Task requirements
a) How would you render this sentence from the passage on clientelism in Spanish: "Clientelism is considered a bad thing and a deviation from good democratic practice in several respects."?
b) Can you carry the passage on clientelism forward, picking up right after its final sentence?

Text segment
'''

The second phenomenon that is often identified with corruption is that of patronage or clientelism. A patronage relationship is a reciprocal exchange of favours between two individuals of different status and power, usually involving favours given by the patron to the client in exchange for the client’s loyalty and political support. The favour given to the client must be a good that can be individually appropriated, such as a job in the post office, a Christmas turkey or a get-out-of-jail card for a relative, rather than a public good or policy that applies to a broad class of people (Eisenstadt and Roniger 1984). Patronage is sometimes distinguished from clientelism by scale; patronage relationships are typically face-to-face ones between patrons and clients and exist in all regimes whether authoritarian or democratic, while clientelism involves larger-scale exchanges of favours between patrons and clients, often requiring a hierarchy of intermediaries (see Scott 1972). Clientelism thus exists primarily in democratic countries where large numbers of voters need to be mobilised (Piattoni 2001, pp. 4–7).
Clientelism is considered a bad thing and a deviation from good democratic practice in several respects. In a modern democracy, citizens are supposed to vote based on the politician’s promises of broad public policies or a ‘programmatic’ agenda. Such choices are supposed to reflect general views of what is good for the political community as a whole and not just what is good for one individual voter.
Of course, voters in advanced democracies cast their ballots according to their self-interest; programmes targeted at one group of citizens are nonetheless justified in terms of broad concepts of justice or the general good. Moreover, targeted programmes must apply impartially not to individuals but to broad classes of people. Targeted benefits to individuals are bad from the standpoint of social justice. In clientelistic systems, redistributive programmes that are supposed to help all poor people, for example, end up benefiting only those poor people who support a particular politician. This weakens support for effective universal policies and preserves existing social inequalities.
Nevertheless, there is reason to think that clientelism is actually an early form of democratic participation. In the United States and other countries, it was a way of mobilising poor voters and therefore encouraging them to participate in a democratic political system. It was suboptimal when compared to programmatic voting, yet provided a degree of accountability insofar as the politician still felt obligated to provide some benefits in return for political support. In that respect, clientelism is quite different from a more destructive form of corruption in which a politician simply steals from the public treasury for the benefit of his or her family, without any obligation to provide a public service in return. The problem with clientelism is that it usually does not remain confined to a mechanism for getting out the vote, but morphs into misappropriation.

'''

[Entries from a data source]
'''

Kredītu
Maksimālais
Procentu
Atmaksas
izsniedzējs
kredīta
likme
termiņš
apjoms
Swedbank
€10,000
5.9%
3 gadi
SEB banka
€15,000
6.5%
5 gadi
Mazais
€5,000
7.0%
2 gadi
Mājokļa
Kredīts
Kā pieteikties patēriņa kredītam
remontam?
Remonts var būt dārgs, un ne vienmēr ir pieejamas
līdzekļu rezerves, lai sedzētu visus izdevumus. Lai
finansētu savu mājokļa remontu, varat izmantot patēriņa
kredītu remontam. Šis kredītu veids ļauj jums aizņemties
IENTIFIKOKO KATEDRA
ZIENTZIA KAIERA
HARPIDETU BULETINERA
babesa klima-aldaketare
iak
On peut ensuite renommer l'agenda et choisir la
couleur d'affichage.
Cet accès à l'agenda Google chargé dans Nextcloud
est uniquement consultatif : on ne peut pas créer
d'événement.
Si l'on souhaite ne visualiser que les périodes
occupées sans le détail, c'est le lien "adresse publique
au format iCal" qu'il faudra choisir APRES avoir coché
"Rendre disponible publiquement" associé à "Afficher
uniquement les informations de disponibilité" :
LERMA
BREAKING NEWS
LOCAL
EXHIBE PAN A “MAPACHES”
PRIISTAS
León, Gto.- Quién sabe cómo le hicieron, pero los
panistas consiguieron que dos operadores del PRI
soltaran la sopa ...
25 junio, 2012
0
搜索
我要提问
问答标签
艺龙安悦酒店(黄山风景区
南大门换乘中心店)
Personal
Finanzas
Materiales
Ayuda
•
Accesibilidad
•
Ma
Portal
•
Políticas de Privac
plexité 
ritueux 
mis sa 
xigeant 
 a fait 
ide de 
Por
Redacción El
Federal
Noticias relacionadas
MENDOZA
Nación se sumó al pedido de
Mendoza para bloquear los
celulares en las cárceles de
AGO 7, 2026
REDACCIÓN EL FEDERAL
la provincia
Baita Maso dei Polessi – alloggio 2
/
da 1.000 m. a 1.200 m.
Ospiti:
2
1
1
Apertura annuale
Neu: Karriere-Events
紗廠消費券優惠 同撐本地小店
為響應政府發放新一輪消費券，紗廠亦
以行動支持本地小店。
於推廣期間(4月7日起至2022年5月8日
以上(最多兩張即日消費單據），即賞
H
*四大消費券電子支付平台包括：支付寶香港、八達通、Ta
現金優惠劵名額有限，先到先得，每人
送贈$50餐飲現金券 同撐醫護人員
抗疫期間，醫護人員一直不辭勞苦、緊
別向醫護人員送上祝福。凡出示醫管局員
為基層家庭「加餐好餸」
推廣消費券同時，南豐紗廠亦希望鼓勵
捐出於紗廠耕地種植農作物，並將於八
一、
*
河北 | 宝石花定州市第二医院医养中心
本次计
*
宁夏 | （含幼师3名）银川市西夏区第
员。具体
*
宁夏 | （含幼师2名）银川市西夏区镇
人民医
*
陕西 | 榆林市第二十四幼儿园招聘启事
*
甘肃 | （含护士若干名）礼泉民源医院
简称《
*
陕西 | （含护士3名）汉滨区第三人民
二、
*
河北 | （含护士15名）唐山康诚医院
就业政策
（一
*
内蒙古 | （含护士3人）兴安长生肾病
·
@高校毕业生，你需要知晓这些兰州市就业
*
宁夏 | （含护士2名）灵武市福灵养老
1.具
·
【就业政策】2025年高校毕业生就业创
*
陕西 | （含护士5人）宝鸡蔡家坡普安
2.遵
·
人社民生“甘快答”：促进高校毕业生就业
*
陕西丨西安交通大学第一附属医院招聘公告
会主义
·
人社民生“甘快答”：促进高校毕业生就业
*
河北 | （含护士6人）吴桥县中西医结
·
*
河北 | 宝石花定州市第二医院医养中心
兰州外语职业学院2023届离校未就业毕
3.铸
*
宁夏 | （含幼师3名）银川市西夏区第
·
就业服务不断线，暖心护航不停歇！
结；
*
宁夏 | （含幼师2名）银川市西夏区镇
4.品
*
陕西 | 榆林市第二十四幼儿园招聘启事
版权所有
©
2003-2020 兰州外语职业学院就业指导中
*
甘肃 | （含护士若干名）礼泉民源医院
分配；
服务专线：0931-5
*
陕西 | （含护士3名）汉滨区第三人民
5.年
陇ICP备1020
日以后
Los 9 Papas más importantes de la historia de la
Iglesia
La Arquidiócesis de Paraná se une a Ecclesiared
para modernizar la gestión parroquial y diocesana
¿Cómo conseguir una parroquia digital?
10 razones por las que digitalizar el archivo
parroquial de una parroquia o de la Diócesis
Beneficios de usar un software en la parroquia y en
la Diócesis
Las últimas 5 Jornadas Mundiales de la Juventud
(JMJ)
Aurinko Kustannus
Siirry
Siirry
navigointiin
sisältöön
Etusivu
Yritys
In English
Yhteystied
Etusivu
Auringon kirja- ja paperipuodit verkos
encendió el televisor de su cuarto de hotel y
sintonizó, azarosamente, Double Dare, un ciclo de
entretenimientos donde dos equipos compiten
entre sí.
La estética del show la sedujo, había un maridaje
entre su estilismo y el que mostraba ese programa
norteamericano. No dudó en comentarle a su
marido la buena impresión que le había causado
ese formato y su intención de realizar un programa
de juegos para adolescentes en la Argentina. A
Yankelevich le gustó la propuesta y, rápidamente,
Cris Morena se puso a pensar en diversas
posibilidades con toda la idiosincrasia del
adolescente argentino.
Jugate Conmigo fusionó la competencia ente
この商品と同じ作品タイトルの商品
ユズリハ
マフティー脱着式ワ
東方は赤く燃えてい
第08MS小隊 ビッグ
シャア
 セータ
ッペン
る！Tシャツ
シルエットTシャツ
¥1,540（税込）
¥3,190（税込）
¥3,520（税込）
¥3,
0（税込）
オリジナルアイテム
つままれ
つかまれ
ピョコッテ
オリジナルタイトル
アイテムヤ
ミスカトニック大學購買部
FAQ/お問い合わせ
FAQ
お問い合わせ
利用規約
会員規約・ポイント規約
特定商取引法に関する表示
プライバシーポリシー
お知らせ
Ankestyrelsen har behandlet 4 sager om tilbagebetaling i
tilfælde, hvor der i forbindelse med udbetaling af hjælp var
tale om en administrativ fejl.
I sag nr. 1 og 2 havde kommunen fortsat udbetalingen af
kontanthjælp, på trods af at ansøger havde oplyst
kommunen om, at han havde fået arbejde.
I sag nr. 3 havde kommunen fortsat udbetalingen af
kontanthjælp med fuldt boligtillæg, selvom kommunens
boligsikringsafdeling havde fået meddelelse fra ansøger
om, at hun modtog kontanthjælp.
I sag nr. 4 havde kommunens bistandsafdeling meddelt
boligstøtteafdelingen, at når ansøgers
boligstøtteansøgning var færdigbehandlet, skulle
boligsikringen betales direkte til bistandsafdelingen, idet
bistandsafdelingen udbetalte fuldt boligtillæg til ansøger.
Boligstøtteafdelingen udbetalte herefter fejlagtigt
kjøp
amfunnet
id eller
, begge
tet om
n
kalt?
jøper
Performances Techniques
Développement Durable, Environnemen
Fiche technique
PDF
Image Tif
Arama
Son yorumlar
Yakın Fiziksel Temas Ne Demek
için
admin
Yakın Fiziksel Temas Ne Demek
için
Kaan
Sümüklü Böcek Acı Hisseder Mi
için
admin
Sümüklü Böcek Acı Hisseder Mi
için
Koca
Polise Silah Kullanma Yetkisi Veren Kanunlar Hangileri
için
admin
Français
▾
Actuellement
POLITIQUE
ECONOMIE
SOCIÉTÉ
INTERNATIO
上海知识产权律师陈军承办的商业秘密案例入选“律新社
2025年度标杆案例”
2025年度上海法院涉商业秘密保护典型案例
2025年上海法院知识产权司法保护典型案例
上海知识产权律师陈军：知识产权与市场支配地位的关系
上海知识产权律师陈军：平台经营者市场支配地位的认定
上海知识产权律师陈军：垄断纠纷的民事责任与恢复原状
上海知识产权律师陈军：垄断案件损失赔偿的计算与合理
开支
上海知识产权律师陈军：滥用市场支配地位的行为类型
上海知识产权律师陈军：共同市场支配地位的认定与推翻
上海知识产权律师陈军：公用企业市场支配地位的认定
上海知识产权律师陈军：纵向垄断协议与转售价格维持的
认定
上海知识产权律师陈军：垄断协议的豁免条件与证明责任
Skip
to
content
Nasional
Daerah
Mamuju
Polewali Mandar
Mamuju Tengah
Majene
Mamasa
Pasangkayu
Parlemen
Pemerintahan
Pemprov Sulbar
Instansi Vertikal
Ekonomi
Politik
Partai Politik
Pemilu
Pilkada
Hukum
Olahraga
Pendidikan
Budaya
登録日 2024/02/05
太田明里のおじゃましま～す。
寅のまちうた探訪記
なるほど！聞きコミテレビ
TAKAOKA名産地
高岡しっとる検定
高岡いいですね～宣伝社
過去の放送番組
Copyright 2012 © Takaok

'''

Numbered answers
a) El clientelismo se considera algo negativo y una desviación de la buena práctica democrática en varios aspectos.

b)
A final conceptual distinction that needs to be made is between corruption and low state capacity.
‘Anti-corruption and good governance’ has become an often-repeated slogan in the development community and some people treat good governance and the absence of corruption as equivalents. Yet they are very different: a squeaky-clean bureaucracy can still be incompetent or ineffective in doing its job, while corrupt ones can provide good services [footnote 2]. Beyond low levels of corruption, good governance requires state capacity – that is, the human, material and organisational resources necessary for governments to carry out their mandates effectively and efficiently. It is linked to the skills and knowledge of public officials and whether they are given sufficient autonomy and authority to carry out their tasks.
Corruption, of course, tends to undermine state capacity (for example, by replacing qualified officials with political patronage appointees); conversely, highly professional bureaucracies tend to be less subject to bribery and theft. Low levels of corruption and high state capacity therefore tend to be correlated around the world. But getting to good governance is a much larger task than simply fighting corruption.
The distinction between corruption and low state capacity allows us to better understand differences between the effects of corruption in countries around the world. In the World Bank Institute’s Worldwide Governance Indicators for 2014, China ranks in the 47th percentile with respect to control of corruption, behind Ghana and just ahead of Romania (World Bank 2014). On the other hand, China has a great deal of state capacity. In the government effectiveness category, it is in the 66th percentile, while Romania is in the 55th and Ghana is in the 44th (World Bank 2014). This validates the common perception that the Chinese Government has a great deal of capacity to achieve the ends it sets, despite strong perceptions of pervasive corruption. The predictability and scale of corruption are also important; if a business owner expects to pay 10% of the transaction value in bribes, they can regard that as a kind of tax, which is less damaging to investment than a bribery level of 75% or one that varies arbitrarily from year to year.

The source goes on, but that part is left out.